What happened

Shares of alternative-energy providers -- fuel cell stock Bloom Energy (BE 1.80%), solar panel installer Vivint Solar (VSLR), and solar microinverter-maker Enphase Energy (ENPH -8.31%) -- are all on the upswing in Friday end-of-week trading. As of 1:10 p.m. EDT, Bloom stock is trading 3.9% higher, Enphase is up 5.1%, and Vivint is up 7.9%.

Why? Call it a "buy the dip" rally.

Arrow angles up on a green stock chart

Image source: Getty Images.

So what

For much of this past week, shares of alternative energy stocks like Bloom, Vivint, and Enphase have been under pressure. Investors have been avoiding the sector ever since Tesla held its Battery Day, which turned out to be a bit of a dud, depriving alt-energy plays of a hoped-for "halo" effect that might have boosted their shares.

Thus, from Tuesday through close of trading yesterday, shares of Bloom stock were down more than 13%, while Enphase and Vivint suffered more moderate 4% declines.

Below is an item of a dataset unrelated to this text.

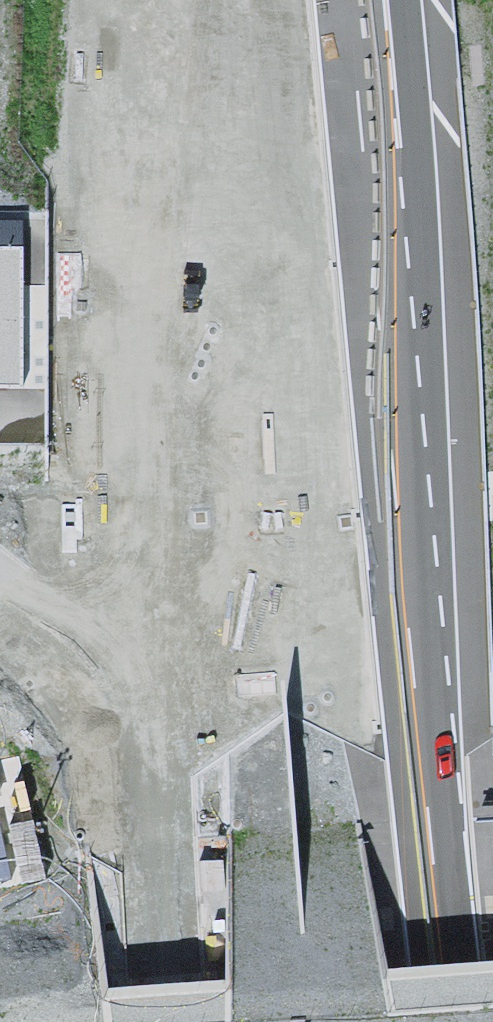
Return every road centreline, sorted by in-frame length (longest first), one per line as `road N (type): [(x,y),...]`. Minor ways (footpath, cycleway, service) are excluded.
road 1 (motorway): [(160,0),(170,1021)]
road 2 (motorway): [(451,1021),(395,478)]
road 3 (motorway): [(395,478),(349,0)]
road 4 (motorway): [(395,478),(413,144),(403,0)]

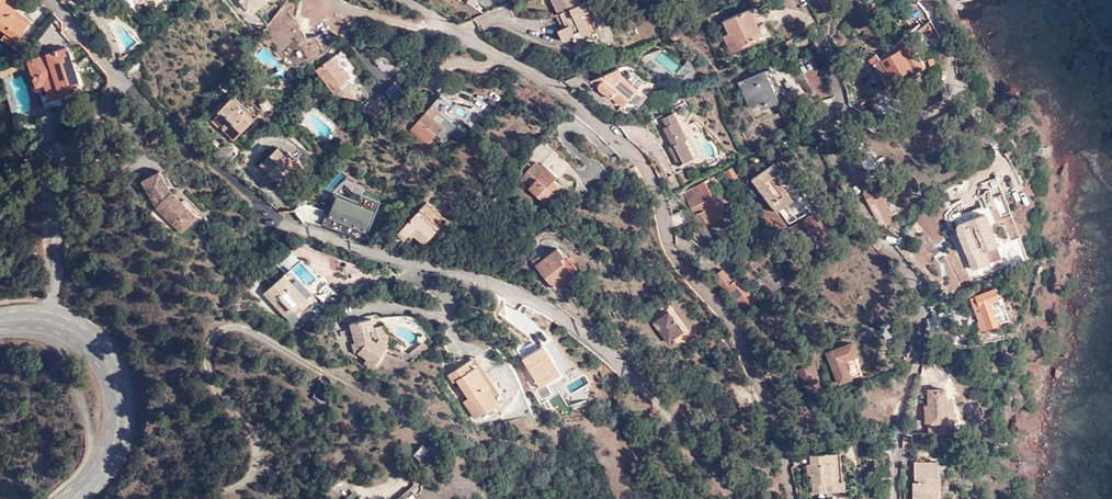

But it seems there's only so much pessimism investors can sustain about stocks that are up more than 200% (Enphase), 300% (Bloom), and 400% (Vivint) over the past year.

Eventually, investors just want to get back in and keep riding the rally.

Now what

If you ask me, this is just what we're seeing today. There's no other news to explain why Bloom, Enphase, and Vivint are bouncing today, after all.

None of the three companies have made any substantive announcements in the last several days, such as might spark a broad rally in prices. Nor have any Wall Street analysts chimed in, said "enough is enough," and declared these stocks so cheap that they have become bargains. (Nor should they. Even after this week's declines, Enphase still costs 39 times forward earnings -- and it's the cheapest of the bunch!)

Rather, I see this as a classic "buy the dip" rally. These stocks still aren't cheap -- but they're cheaper than they were at the start of the week, and that, combined with a history of strong price gains over the past year, is enough to entice momentum investors to buy back in.